■ What you should do
Lines holding the word "pitch" in the following material must be counted; give only the resulting number.

■ Supplied information
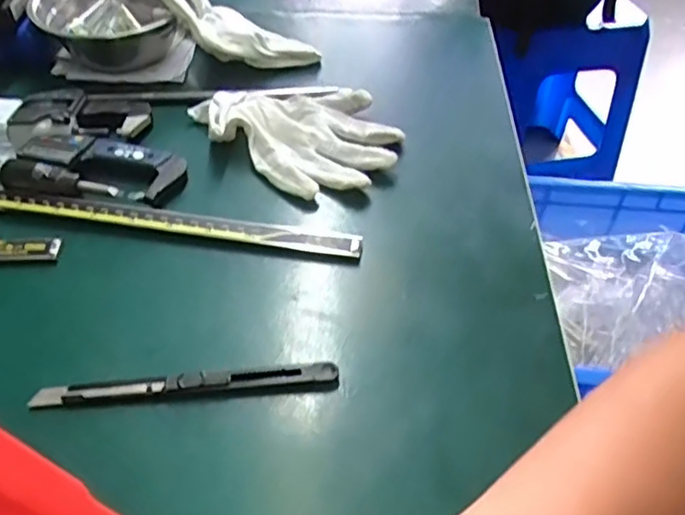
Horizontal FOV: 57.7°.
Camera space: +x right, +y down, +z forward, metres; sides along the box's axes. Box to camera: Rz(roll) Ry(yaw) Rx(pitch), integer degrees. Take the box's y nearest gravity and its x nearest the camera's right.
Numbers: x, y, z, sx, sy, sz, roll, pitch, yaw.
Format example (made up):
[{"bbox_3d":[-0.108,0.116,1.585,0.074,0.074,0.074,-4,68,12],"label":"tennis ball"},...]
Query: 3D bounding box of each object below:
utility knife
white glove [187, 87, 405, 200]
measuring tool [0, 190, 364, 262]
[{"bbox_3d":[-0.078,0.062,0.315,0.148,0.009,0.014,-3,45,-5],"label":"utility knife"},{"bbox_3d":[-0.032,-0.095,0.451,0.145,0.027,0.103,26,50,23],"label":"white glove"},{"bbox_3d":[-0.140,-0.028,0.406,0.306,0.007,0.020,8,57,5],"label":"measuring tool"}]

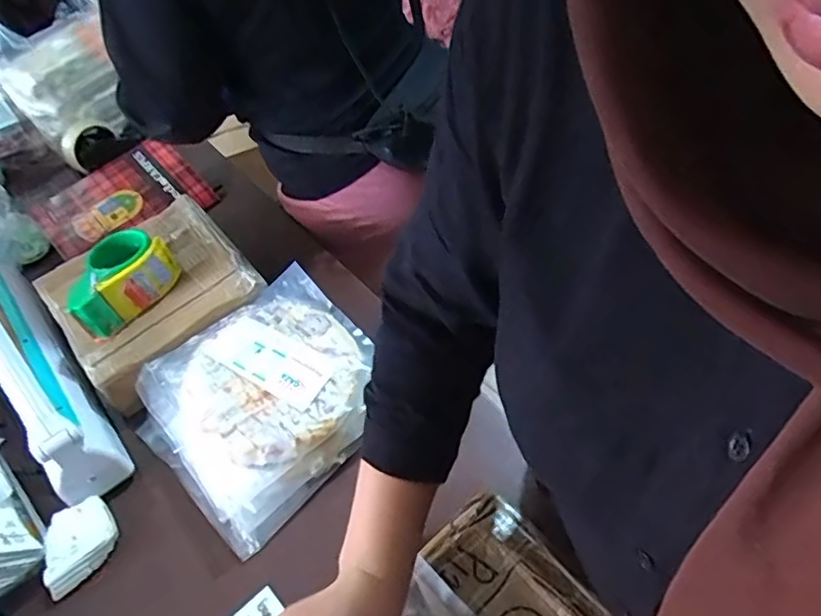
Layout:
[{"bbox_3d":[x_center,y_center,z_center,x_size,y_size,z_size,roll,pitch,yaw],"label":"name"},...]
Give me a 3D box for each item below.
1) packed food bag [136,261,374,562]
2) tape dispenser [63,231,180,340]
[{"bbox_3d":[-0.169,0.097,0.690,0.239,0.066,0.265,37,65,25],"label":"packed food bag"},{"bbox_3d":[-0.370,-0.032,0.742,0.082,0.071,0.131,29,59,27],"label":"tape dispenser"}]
...
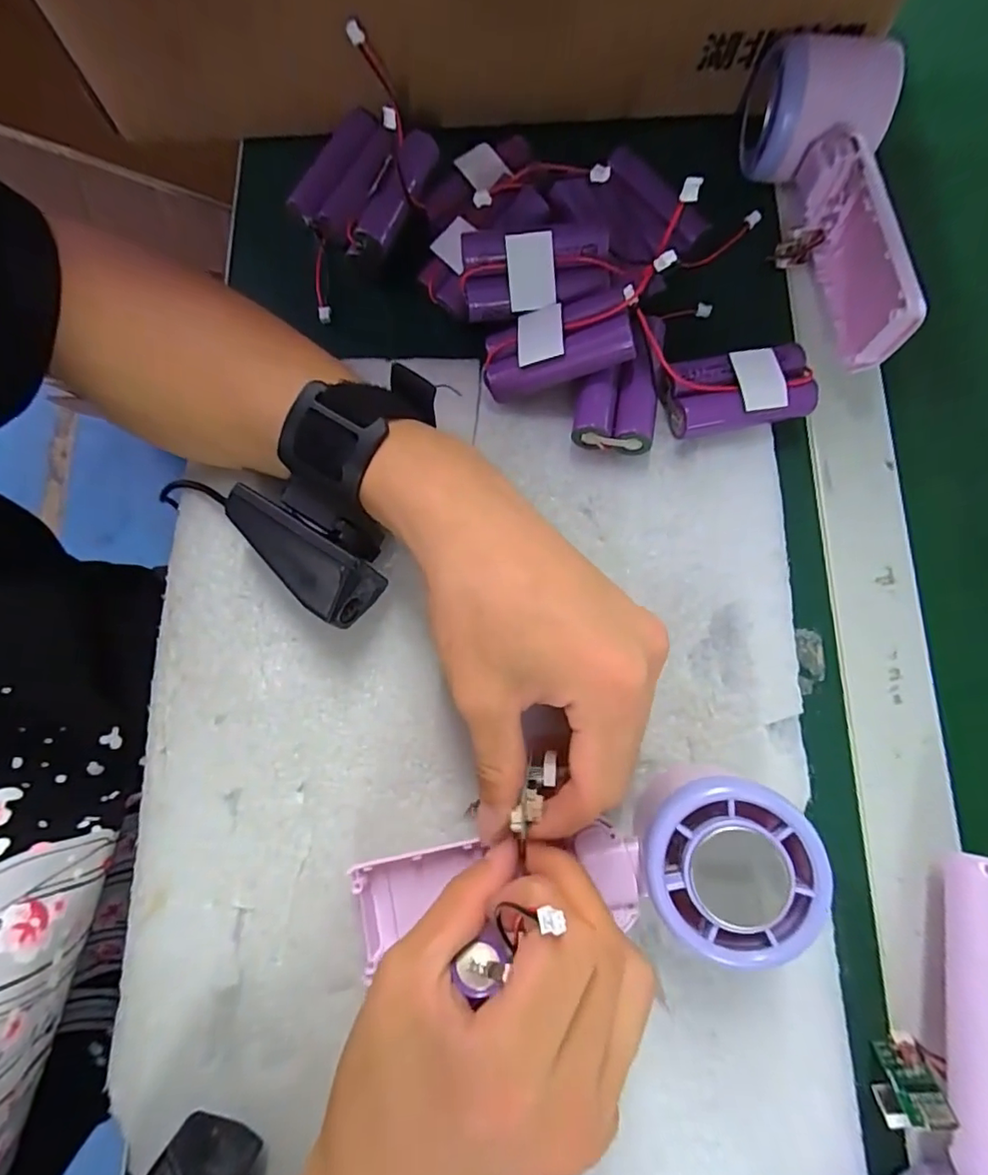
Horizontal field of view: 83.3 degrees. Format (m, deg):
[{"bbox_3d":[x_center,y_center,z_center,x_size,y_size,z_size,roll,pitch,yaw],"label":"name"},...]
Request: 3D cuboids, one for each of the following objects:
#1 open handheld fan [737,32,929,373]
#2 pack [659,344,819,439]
==
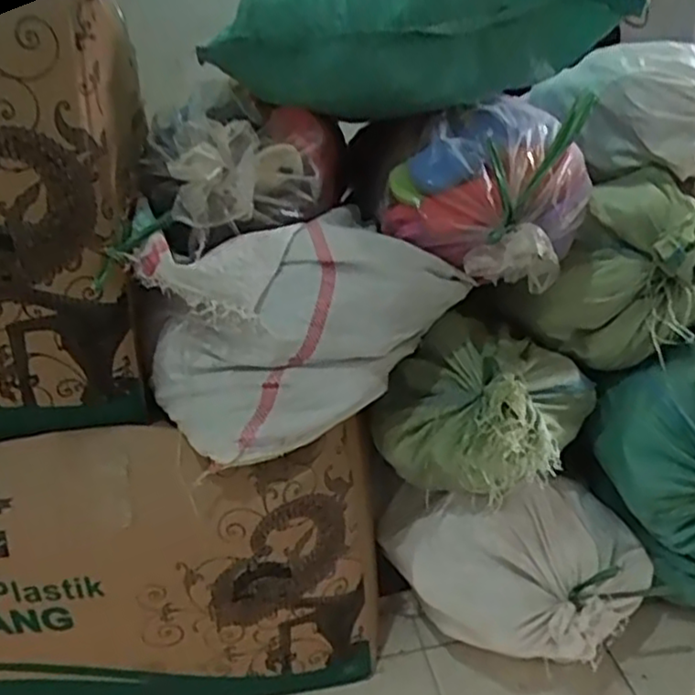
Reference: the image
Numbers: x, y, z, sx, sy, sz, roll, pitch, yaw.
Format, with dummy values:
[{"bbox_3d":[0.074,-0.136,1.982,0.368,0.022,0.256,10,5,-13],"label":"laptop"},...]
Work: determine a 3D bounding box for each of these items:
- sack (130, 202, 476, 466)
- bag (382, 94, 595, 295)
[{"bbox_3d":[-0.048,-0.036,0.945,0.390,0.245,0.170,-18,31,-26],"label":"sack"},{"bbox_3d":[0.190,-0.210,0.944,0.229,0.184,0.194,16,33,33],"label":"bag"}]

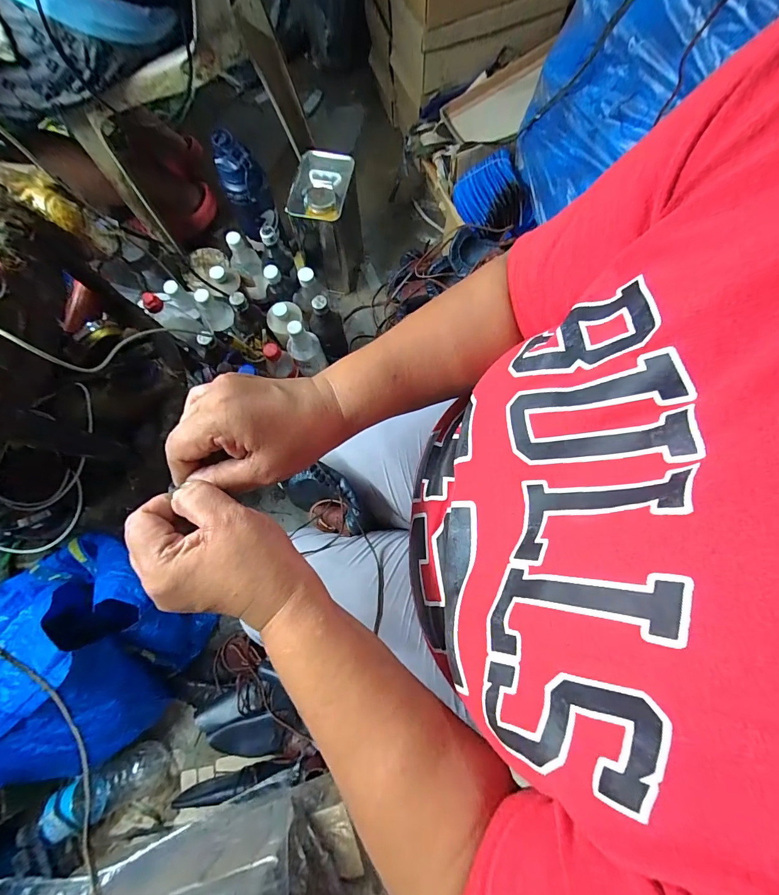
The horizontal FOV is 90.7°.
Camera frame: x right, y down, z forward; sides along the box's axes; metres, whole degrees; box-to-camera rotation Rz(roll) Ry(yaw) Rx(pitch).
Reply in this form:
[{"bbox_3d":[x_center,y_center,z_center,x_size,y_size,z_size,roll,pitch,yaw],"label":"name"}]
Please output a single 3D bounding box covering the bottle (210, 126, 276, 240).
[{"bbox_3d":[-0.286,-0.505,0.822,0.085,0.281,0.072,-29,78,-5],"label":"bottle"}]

■ Result
7